→ **Exercise**: Please give back only the lines below from the one containing "2019/20, Pardubický: 2238 -> 6000" to the one containing "Alcoholic Beverages and", each repeated word for word, both ends included.

→ **Data excerpts**:

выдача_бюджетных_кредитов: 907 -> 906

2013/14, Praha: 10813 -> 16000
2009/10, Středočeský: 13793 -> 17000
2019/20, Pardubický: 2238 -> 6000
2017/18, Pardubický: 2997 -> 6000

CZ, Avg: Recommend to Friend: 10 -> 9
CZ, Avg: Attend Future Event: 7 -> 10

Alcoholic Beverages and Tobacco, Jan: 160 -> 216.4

--

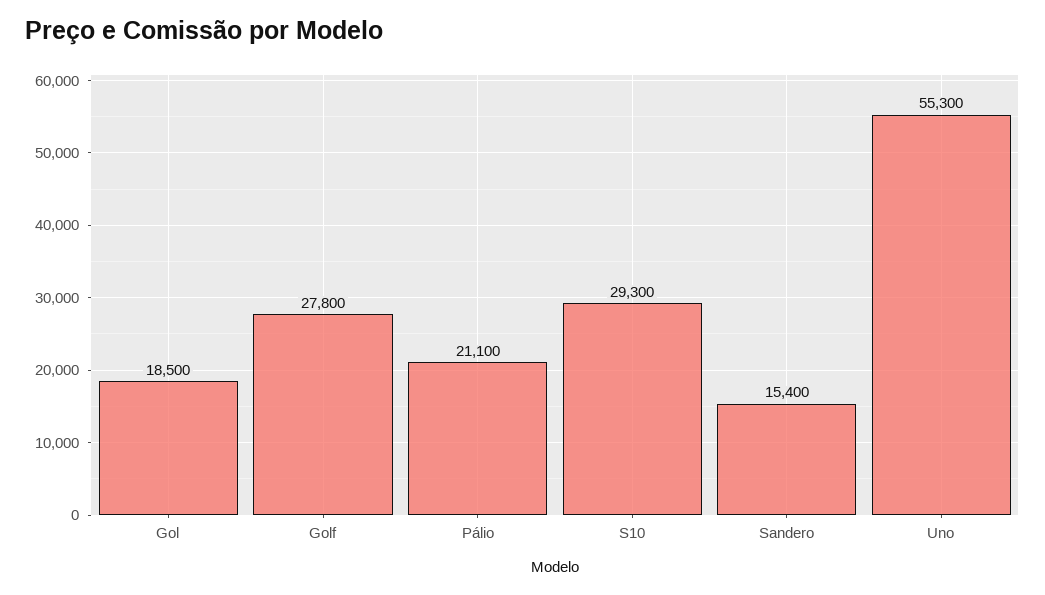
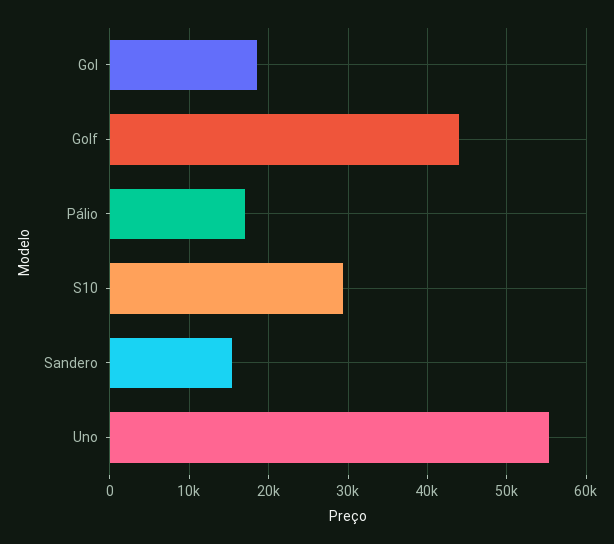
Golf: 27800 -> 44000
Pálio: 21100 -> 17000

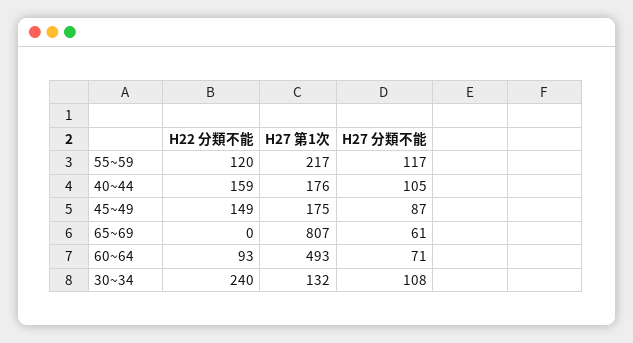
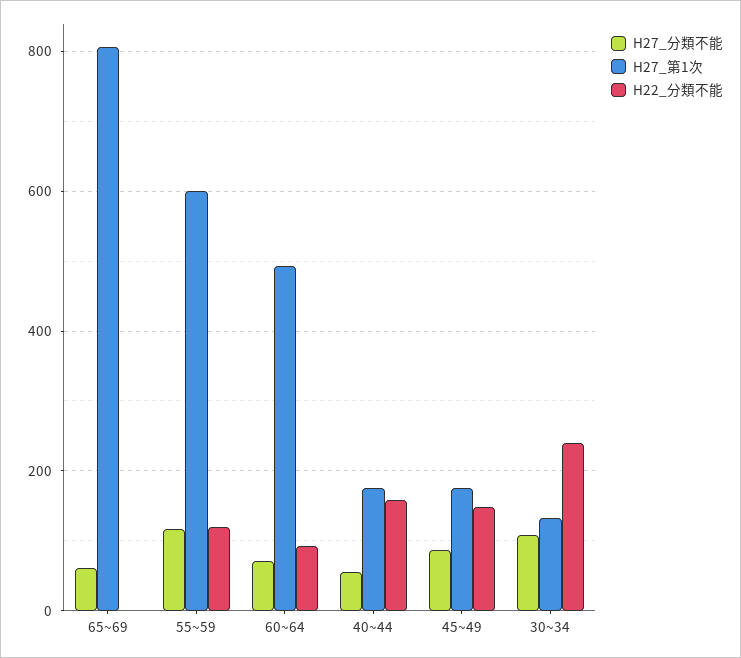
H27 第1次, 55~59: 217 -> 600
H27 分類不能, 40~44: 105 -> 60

→ **Solution for this problem**:
2019/20, Pardubický: 2238 -> 6000
2017/18, Pardubický: 2997 -> 6000

CZ, Avg: Recommend to Friend: 10 -> 9
CZ, Avg: Attend Future Event: 7 -> 10

Alcoholic Beverages and Tobacco, Jan: 160 -> 216.4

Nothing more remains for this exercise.